## USING THE INFORMATION:
1) Could you reproduce word for word the part of the passage on turn-taking between robots that runs from "In the introduction, we" to "the visual hierarchy."?
2) Can you carry on the passage about turn-taking and sensory attenuation past its final sentence?

## EXCERPT PROVIDED:
########################################
Masumori et al. [48] found a similar type of spontaneous turn-taking behavior in human-robot imitative interactions. Those authors showed that humans or robots adapted to unexpected changes in the behavior of the imitating counterpart by spontaneously switching roles of leader and follower by analyzing the direction of influence (measured as transfer entropy) throughout the interaction. Similar spontaneous turn-taking was observed in social interaction studies in which behavior coordination emerged through spontaneous adaptation of human interactants [47] as well as simulated agents [15].
Beyond random, spontaneous turn-taking behavior, we further showed that turn-taking of leader-followers with joint intentions becomes possible when the meta-priors of both robots are designed to oscillate slowly in anti-phase. In such interactions, a shift in information flow (and causality) during robot interactions went along with shifting meta-priors and their effects on the strength of action intention projected. Therefore, turn-taking of leaders-followers between two robots became sequential rather than random.
While most turn-taking literature involving human agents has investigated the timing of stopping and starting in verbal conversations [50,51,52], Mlakar et al. [53] highlighted the importance of non-verbal behavioral cues that accompany those conversations. In particular, the possibility of two different types of turn-taking mechanisms, either by random perturbation or by sequential switching enabled by joint intention, is further supported by Riest et al. [51], who suggested that there are two possible ways to assign and switch roles in a turn-taking context. Roles are assigned either based on anticipation, where the follower makes predictions about the length of the turn in order to take the lead (anticipatory approach) or alternatively based on reaction, such that the follower does not anticipate, but reacts to signals from the leader (signaling approach). While the random/spontaneous turn-taking shown in our earlier experiments might be close to the signaling approach, the role switching by joint intention suggested in the second experiment using slowly oscillating meta-priors might be close to the anticipatory approach, in which two agents agree upon taking turns in leading and following.
In the introduction, we introduced the notion of sensory attenuation as the neurobiological homologue of increasing prior precision (i.e., the meta-prior). Fluctuations in sensory attenuation can therefore be seen as essential for turn-taking, namely, attending and then ignoring the sensory consequences of co-constructed action is required. It is interesting to note that periodic fluctuations in sensory attenuation may also be essential for active sensing in general. A key example here is saccadic suppression [54,55,56]. Saccadic suppression can be read as the suspension of sensory precision during eye movements that enable prior expectations about saccades to be realised by the oculomotor system. Following each saccade, sensory attenuation is reversed enabling the foveal visual input to drive belief-updating in the visual hierarchy.
This interpretation of the meta-prior—as mediating sensory attenuation—is potentially important in translational neurorobotics. This is because a failure of sensory attenuation has been posited for many psychiatric conditions [57,58,59,60]. Perhaps the best example here is autism. In severe cases of this condition, it may be that there is a failure to modulate the meta-prior; leading to a persistent failure of sensory attenuation and an inability to disengage from the sensorium [61,62,63]. This suggests that people with severe autism may find it very difficult to engage in turn-taking and, indeed, resort to avoidance behaviours that render self generated input highly predictable—because they cannot attenuate or ignore the proprioceptive consequences of their action. This may be an explanation for the self stimulation (stimming) behaviour characteristic of some patients with severe autism.
########################################
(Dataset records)
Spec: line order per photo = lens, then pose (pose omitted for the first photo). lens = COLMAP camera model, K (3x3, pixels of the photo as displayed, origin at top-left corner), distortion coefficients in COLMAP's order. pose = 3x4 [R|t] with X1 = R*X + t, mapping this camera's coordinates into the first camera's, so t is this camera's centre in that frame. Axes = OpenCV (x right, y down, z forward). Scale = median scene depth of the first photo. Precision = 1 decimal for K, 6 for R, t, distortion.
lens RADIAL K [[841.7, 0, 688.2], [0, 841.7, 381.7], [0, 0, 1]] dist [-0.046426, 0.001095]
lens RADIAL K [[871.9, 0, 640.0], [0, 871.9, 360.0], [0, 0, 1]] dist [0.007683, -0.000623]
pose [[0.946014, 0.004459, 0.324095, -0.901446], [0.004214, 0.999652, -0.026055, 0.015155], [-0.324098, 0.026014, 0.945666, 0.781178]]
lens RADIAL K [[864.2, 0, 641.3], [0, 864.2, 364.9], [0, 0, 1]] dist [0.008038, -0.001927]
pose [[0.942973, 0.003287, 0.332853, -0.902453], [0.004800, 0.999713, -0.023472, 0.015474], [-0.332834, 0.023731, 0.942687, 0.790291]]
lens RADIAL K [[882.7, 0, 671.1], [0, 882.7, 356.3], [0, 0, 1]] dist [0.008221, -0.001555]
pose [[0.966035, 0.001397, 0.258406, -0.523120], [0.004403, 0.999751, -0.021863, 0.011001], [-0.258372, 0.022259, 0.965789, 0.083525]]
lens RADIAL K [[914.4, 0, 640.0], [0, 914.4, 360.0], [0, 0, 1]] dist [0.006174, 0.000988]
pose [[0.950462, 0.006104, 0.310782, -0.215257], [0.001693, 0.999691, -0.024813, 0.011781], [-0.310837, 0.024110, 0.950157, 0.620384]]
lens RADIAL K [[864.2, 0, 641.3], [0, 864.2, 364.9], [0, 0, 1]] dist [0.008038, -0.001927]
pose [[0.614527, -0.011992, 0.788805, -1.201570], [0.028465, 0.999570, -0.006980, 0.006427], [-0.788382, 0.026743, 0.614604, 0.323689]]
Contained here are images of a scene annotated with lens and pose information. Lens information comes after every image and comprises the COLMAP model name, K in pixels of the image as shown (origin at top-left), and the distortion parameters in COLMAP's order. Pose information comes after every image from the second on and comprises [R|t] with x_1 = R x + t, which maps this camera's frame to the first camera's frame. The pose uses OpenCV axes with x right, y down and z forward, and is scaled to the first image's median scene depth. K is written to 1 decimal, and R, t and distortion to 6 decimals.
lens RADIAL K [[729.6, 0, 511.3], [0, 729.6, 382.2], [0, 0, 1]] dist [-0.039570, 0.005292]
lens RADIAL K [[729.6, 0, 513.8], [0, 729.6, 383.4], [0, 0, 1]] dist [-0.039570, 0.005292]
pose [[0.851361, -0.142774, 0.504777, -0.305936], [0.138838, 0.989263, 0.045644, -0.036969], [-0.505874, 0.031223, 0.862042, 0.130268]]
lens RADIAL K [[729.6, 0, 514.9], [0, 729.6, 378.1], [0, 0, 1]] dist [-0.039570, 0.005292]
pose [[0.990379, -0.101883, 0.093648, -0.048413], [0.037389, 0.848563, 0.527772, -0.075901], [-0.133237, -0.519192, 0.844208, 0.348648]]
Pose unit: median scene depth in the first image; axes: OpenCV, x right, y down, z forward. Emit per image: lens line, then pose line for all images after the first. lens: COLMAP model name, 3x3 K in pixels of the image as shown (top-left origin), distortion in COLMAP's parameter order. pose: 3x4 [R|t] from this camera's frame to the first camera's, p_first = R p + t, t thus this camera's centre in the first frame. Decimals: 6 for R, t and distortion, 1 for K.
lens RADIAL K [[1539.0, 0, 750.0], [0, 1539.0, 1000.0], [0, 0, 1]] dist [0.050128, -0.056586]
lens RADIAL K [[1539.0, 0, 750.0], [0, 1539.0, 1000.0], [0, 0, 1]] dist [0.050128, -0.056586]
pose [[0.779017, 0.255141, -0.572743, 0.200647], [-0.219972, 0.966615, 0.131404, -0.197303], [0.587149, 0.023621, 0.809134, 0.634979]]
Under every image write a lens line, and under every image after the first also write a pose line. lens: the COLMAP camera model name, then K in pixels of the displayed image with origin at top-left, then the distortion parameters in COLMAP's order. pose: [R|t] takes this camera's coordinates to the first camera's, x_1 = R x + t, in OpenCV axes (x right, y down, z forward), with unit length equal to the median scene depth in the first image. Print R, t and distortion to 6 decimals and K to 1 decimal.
########################################
## PER-TASK ANSWERS:
1)
In the introduction, we introduced the notion of sensory attenuation as the neurobiological homologue of increasing prior precision (i.e., the meta-prior). Fluctuations in sensory attenuation can therefore be seen as essential for turn-taking, namely, attending and then ignoring the sensory consequences of co-constructed action is required. It is interesting to note that periodic fluctuations in sensory attenuation may also be essential for active sensing in general. A key example here is saccadic suppression [54,55,56]. Saccadic suppression can be read as the suspension of sensory precision during eye movements that enable prior expectations about saccades to be realised by the oculomotor system. Following each saccade, sensory attenuation is reversed enabling the foveal visual input to drive belief-updating in the visual hierarchy.

2)
One crucial limitation in the current study is that the settings of meta-prior pairs for both robots were provided by the experimenters. Future studies should investigate possible adaptation mechanisms for meta-priors during interactions that can achieve an optimal balance between the top-down prior projection and the bottom-up posterior inference of sensory reality, depending on the assigned tasks. In particular, it is worth considering adaptation mechanisms that could develop leader-follower turn-taking with joint intention or mutual agreement. One plausible approach is to extend the current free energy formula, such that extended free energy can be minimized when turn-taking with joint intention is developed, so that the meta-priors of two robots will be treated as learnable variables. Such investigation is left for future studies.

Author Contributions

N.W. and J.T. conceived the presented idea. N.W. and W.O. developed the theory. N.W. designed the computational framework, carried out the experiments, and analyzed the data. N.W. and J.T. wrote the manuscript. All authors have read and agreed to the published version of the manuscript.

Funding

This work was funded by the Okinawa Institute of Science and Technology Graduate University.

Institutional Review Board Statement

Not applicable.

Informed Consent Statement

Not applicable.

Data Availability Statement

Not applicable.

Acknowledgments

The authors thank the reviewers for taking the time and effort necessary to review this manuscript. We sincerely appreciate all valuable comments and suggestions, which helped us to improve the quality of the manuscript. The authors acknowledge the support from the OIST Scientific Computation and Data Analysis section to carry out the research presented here.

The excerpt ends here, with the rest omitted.